L’unica collaborazione è con Kaos in “Bye bye”, pezzo introspettivo, denso, un vero ego-trip, con ritornello rap potente che spacca in due la traccia. Distante dal classico immaginario western, il lavoro rimanda a qualcosa di profondamente intimo e autentico: è il rifugio in collina, nel cuore della Sardegna, dove il cantautore ha scelto di isolarsi negli ultimi tempi, lontano dai riflettori e dagli algoritmi social, per guardarsi dentro e riconnettersi con la propria essenza. Il disco non rincorre, ma si lascia trovare e riporta Salmo esattamente dove deve stare, al centro della sua musica, con la consapevolezza e la libertà di chi ha scelto di spogliarsi di tutto il resto. Eterogeneo, ruvido, tagliente, sincero, è la fotografia sonora di un artista che non vuole essere incasellato, che cambia pelle ad ogni traccia, attraversando generi e stati d’animo con la sola bussola della sua ispirazione. La promozione dell’album con la prima data del nuovo tour mondiale è iniziata alla Fiera di Milano con il “Lebonski Park”, un parco di divertimenti con celebri ospiti, terminato con il concerto a cui hanno partecipato anche i colleghi Fabri Fibra, Nitro, Lazza, Noyz Narcos e Zucchero. Il poliedrico artista sardo, che ama esplorare nuovi linguaggi e mondi è anche dal 2022 direttore musicale e attore nelle vesti del controverso personaggio Snake nella serie Sky Original “Blocco 181” e “Gangs of Milano – Le nuove storie del Blocco.
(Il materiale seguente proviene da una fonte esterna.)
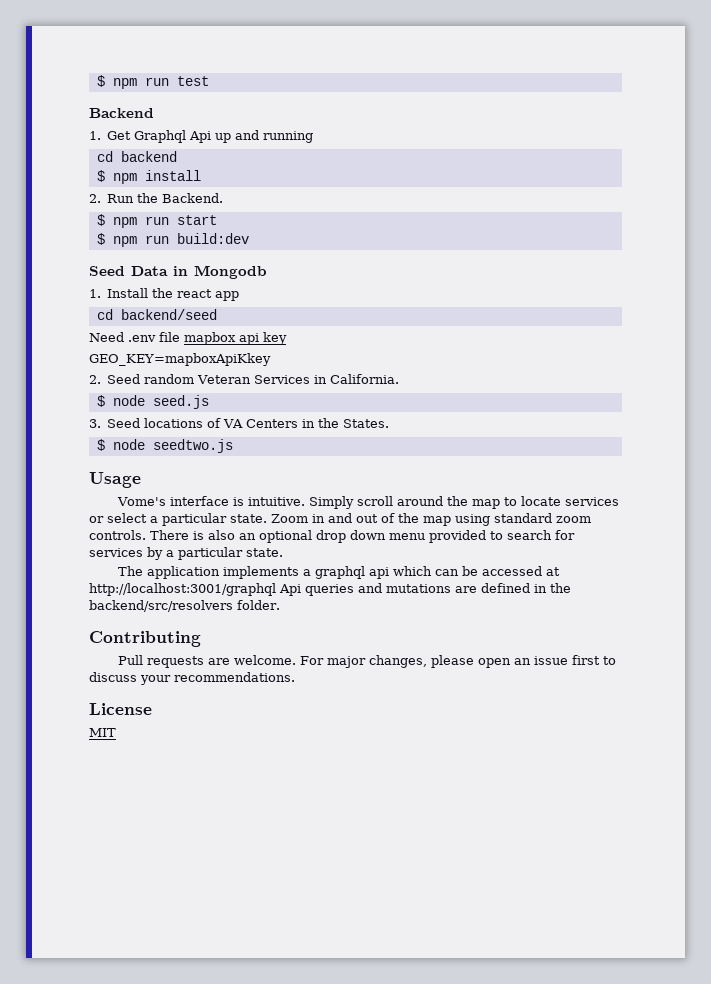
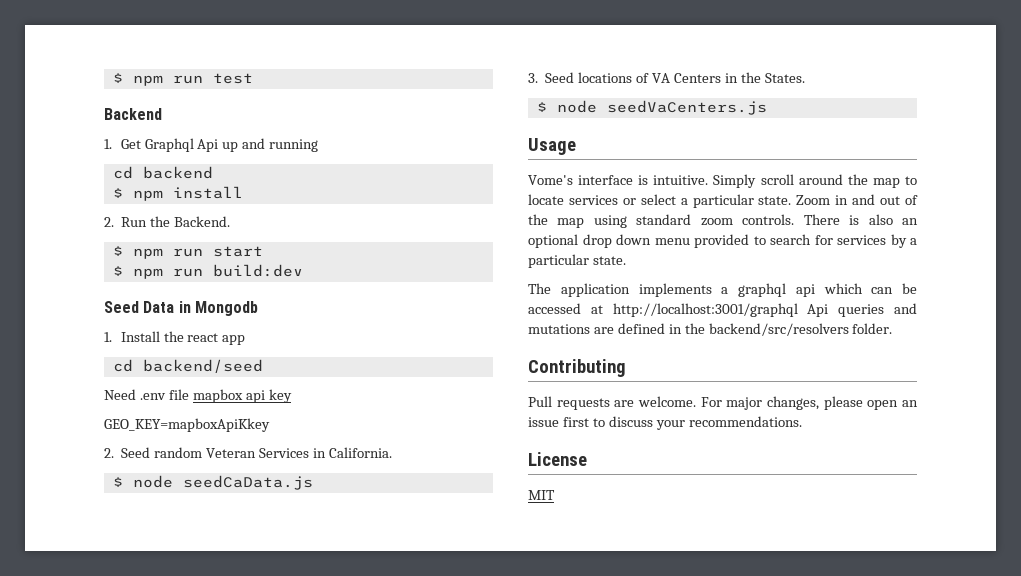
[152,395,209,409] seed.js -> [182,475,313,490] seedCaData.js
[152,439,233,453] seedtwo.js -> [606,100,767,115] seedVaCenters.js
Nel 2024 ha pubblicato il suo primo libro “Sottopelle”, un racconto crudo e viscerale che offre uno sguardo inedito e senza filtri sul suo mondo interiore. Appassionato di cinema tanto quanto di musica, Salmo mette nelle sue produzioni un’estetica cinematografica diventata uno dei suoi marchi di fabbrica: i suoi videoclip sono dei cortometraggi ispirati a cult-movie e grandi registi dal taglio western di “Don Medellin” che richiama il mondo di Tarantino e John Ford, alla citazione esplicita di “Dal tramonto all’alba” nel video di “1984”. Aprirà la serata alle 21 Deriansky, pseudonimo di Dario Donatelli, rapper e producer classe ’99 nato a Reggio Emilia e cresciuto a Parma, membro del collettivo Teamcro. Il suo percorso nasce suonando la chitarra classica da bambino, evolvendosi a 14 anni verso il rap e il freestyle con la crew NTR e il collettivo Cypha Varano fino alla produzione da autodidatta (biglietti disponibili 55 euro).